Tech and life lessons from RJD2
Videogames are your friends: “Videogames were very hard back in the ’80s, compared to now. Plus, there were more problem-solving games. NES piqued my interest in problem-solving as well, which is at the heart of constructing sample-based songs for me. It’s mentally the exact same drive or discipline; also, the music for those NES games was amazing. I really think it gave me a love for weird intervals and chord structures. It’s really quite advanced music compared to the scoring for modern first-person shooters. These were all critical to what I’ve done later in life. I think my interest in all of them, if not generated from, was certainly fostered by playing the NES.”
Never classify your own work: “I never did, and probably never will,” Krohn said. “Call it what you want. I’m not too concerned with how to classify records, period. So that applies to my own as well.”
Don’t be an unpaid beta tester: “I’m actually a nut about very specific tech things, but not technology by any means,” he said. “I use an out-of-date computer to record, and purposefully stay a few generations behind the front lines of tech advances. I don’t like being an unpaid beta tester for companies, and I don’t like to learn new programs or interfaces. I own three [Akai] MPC-200XLs, because I know how they work. And I don’t need something that’s faster; I need something that is reliable and predictable. Time is the most valuable resource we all need to manage, by far.”

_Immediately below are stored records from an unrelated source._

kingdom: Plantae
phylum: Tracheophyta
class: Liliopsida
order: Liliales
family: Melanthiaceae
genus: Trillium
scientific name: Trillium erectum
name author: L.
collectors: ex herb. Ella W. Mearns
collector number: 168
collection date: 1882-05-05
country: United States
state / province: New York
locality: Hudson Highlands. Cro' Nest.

Advertising integrity matters: “I never thought about my music showing up in commercials, before it showed up in Mad Men, a TV show about advertising,” Krohn said. “That’s a trip. In reality, it just happened. But when it comes to advertising my music, it has to be the right fit: Something I like, something with integrity, something that’s fiscally worthwhile. The triumphs come when it works out, and allows me to buy instruments or something to better my recordings.”
Mainstream hip-hop is all about econ: “There have always been different kinds of rap music that comes from different regions, and different mentalities,” he said. “But there’s nothing that really unifies mainstream hip-hop other than the fact that it sells. Wu-Tang Clan and Gucci Mane don’t really have much in common musically. So I see mainstream hip-hop as an assessment of the economics, rather than styles or aesthetics, in art. I like Lil’ Wayne; I think he’s talented. I love Ludacris; he’s probably my favorite working rapper. They’re selling lots of records, but they don’t have much in common with Soulja Boy. Or Common, for that matter.”